BEGIN

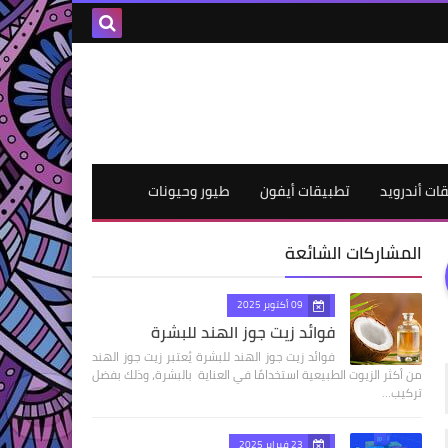
ات أندرويد
تطبيقات أيفون
طيور وحيونات
المشاركات الشائعة
09 أكتوبر 2025
فوائد زيت جوز الهند للبشرة
فوائد زيت جوز الهند للبشرة يُعتبر زيت جوز الهند
من أكثر الزيوت الطبيعية استخدامًا في العناية بالبشرة، وذلك بفضل
تركيب…
23 فبراير 2025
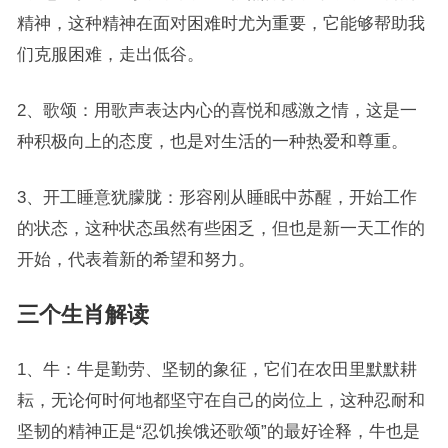
精神，这种精神在面对困难时尤为重要，它能够帮助我
们克服困难，走出低谷。
2、歌颂：用歌声表达内心的喜悦和感激之情，这是一
种积极向上的态度，也是对生活的一种热爱和尊重。
3、开工睡意犹朦胧：形容刚从睡眠中苏醒，开始工作
的状态，这种状态虽然有些困乏，但也是新一天工作的
开始，代表着新的希望和努力。
三个生肖解读
1、牛：牛是勤劳、坚韧的象征，它们在农田里默默耕
耘，无论何时何地都坚守在自己的岗位上，这种忍耐和
坚韧的精神正是“忍饥挨饿还歌颂”的最好诠释，牛也是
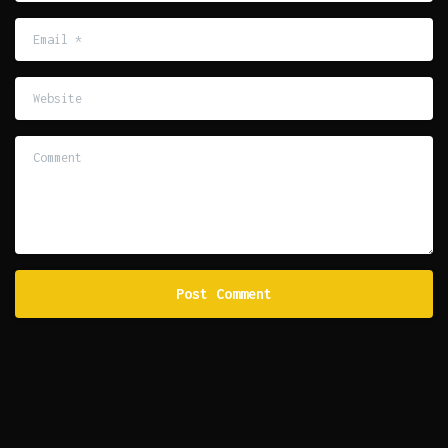
Email
*
Website
Comment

END

◆ Brief
Search the entries for the word "للبشرة", then list each line that holds it.

◆ Exercise result
فوائد زيت جوز الهند للبشرة
فوائد زيت جوز الهند للبشرة يُعتبر زيت جوز الهند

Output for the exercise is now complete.